### Data extract
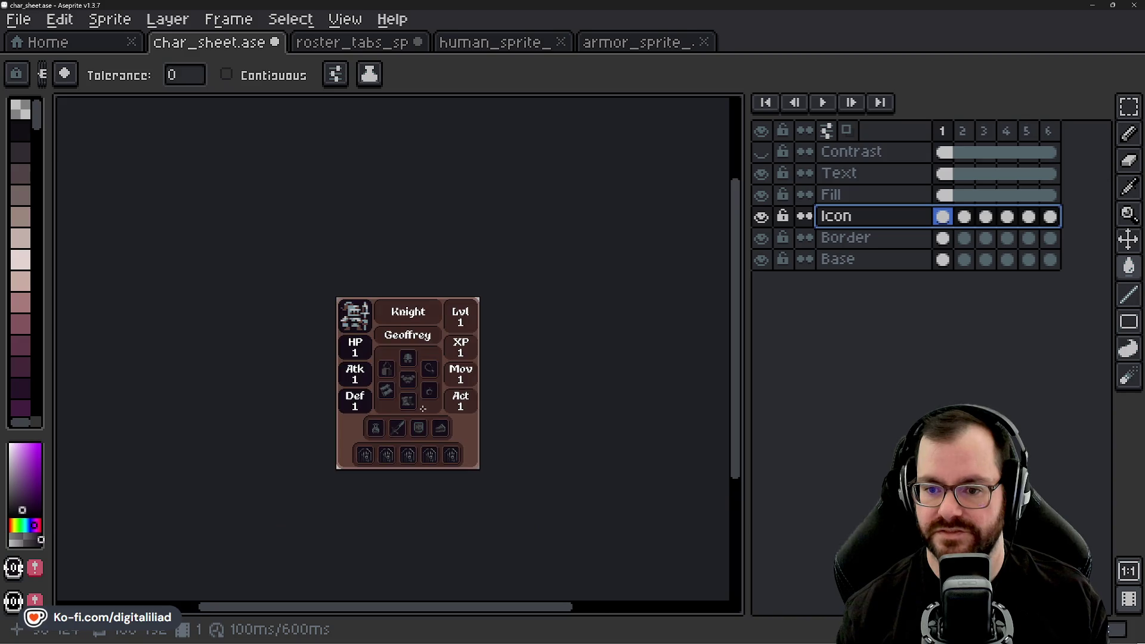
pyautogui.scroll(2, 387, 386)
--
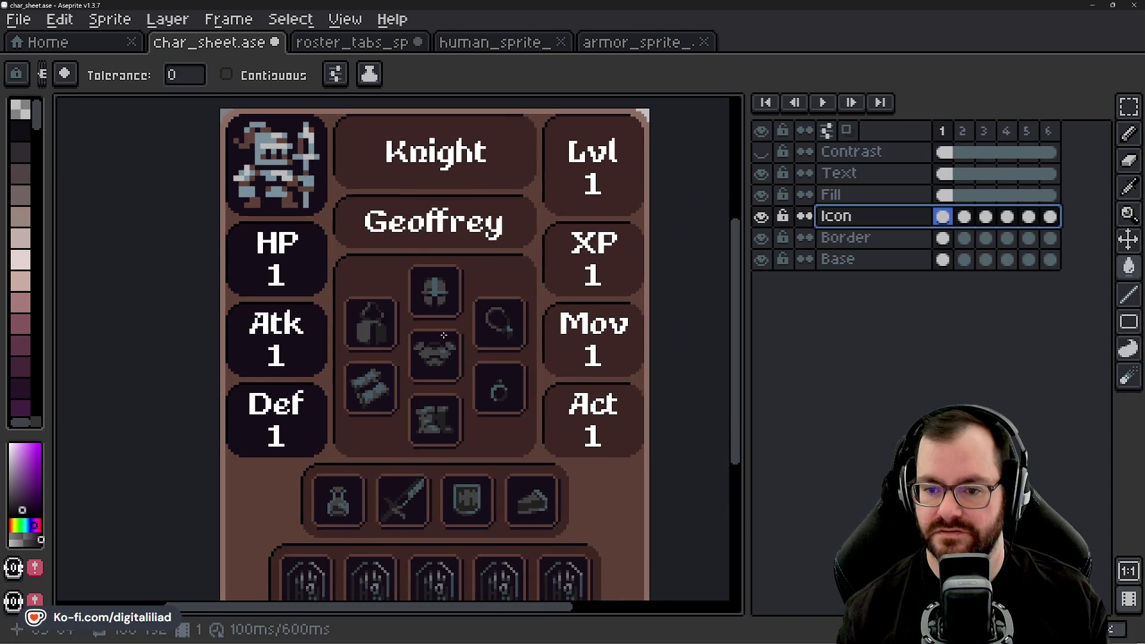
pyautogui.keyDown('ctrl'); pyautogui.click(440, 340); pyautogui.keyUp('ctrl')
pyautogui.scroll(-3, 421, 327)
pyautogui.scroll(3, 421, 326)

### Exercise
Note which lines carry the word "scroll" in the material, then copy each of them.

### The answer
pyautogui.scroll(2, 387, 386)
pyautogui.scroll(-3, 421, 327)
pyautogui.scroll(3, 421, 326)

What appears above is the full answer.